Hari ha il volto di Debora Zuin, attrice di scuola Strehler con un curriculum in cui risaltano le collaborazioni con Ronconi e Federico Tiezzi. Giovanni Franzoni (attore dalle mille esperienze, da Dario Argento a Liliana Cavani, da Andrèe Ruth Sammah a Gabriele Salvatores) è un lacerato Kris Kelvin, mentre tocca ad Antonio Rosti (anche lui diretto da registi come Dario Fo, Franco Parenti, Elio Petri…) dare volto al prof. Sartorius, un non-Virgilio che costringe lo psicologo a scoprire le forze interiori per uscire dal girone infernale del mistero senza radici e significato. Tre attori in grado di rendere convincente l’approdo a un perdono che rimette in moto la realtà sospesa nel gioco delle sue ombre e dei suoi drammi.

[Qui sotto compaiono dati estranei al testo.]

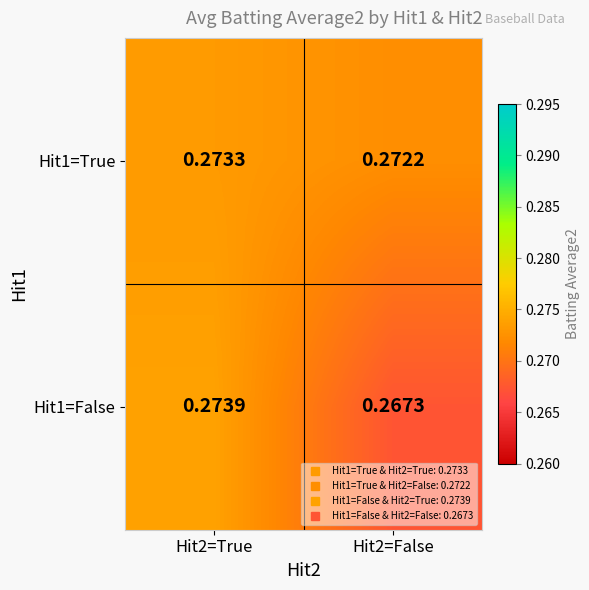

Is the value of Hit1=True at Hit2=True greater than the value of Hit1=False at Hit2=False?

Yes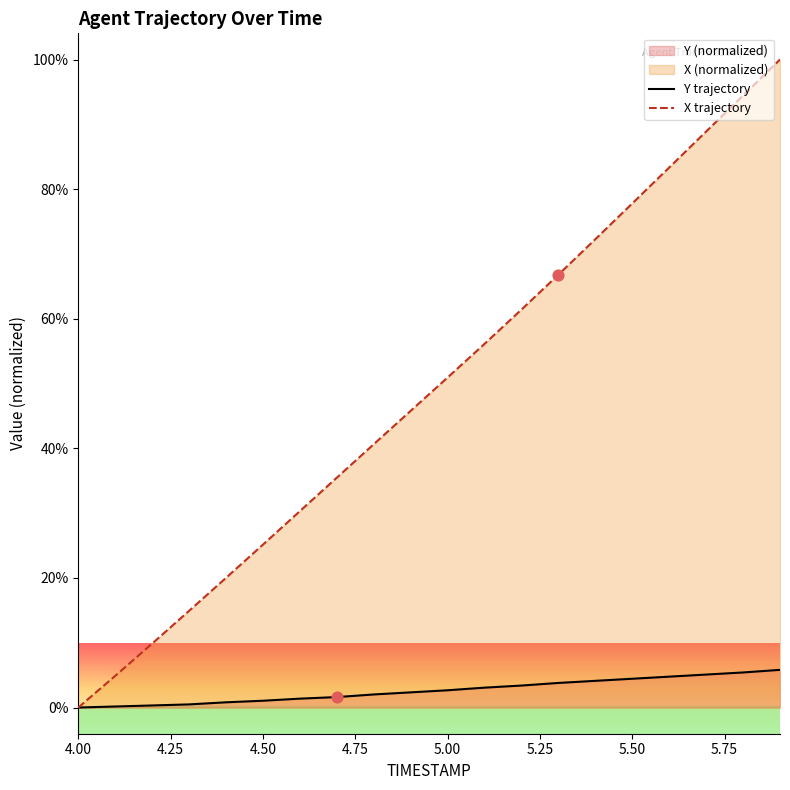

Is the value of Y trajectory at 4.25 greater than the value of X trajectory at 11?

No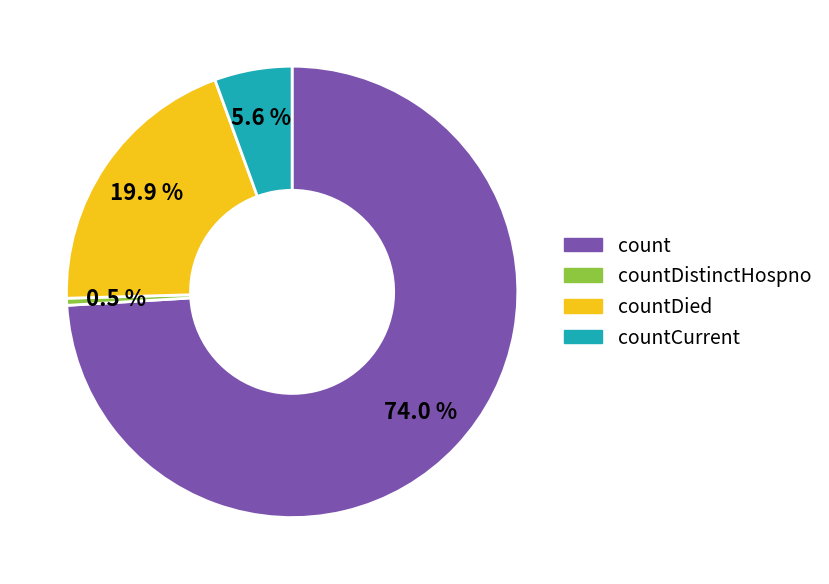

Is there any slice that represents more than half of the pie?

Yes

Rimane da ricordare il brivido del confronto: portare in scena Solaris significa mettersi all’ombra di uno massimi capolavori della cinematografia, uno dei titoli che (con 2001: Odissea nello spazio e Blade Runner) vengono considerati i più importanti film della fantascienza di ogni tempo. Nel 1971 Akira Kurosawa incontrò a Mosca Andrej Tarkovskij, proprio mentre il regista russo stava girando Solaris. Il maestro giapponese raccontò quell’incontro in un suo articolo nel 1977 e descrisse Tarkovskij come uno dei rari cineasti che “non tentano di spiegare tutto delle loro opere”, lasciando che un mistero e una fascinazione ultima parli per loro. Kurosawa, dopo aver visto il film, lo definì il più grande prodotto della sci-fiction su grande schermo. Complimenti, quindi, a Sinisi e Bignamini per il coraggio drammaturgico: non è da tutti buttarsi in un’avventura simile.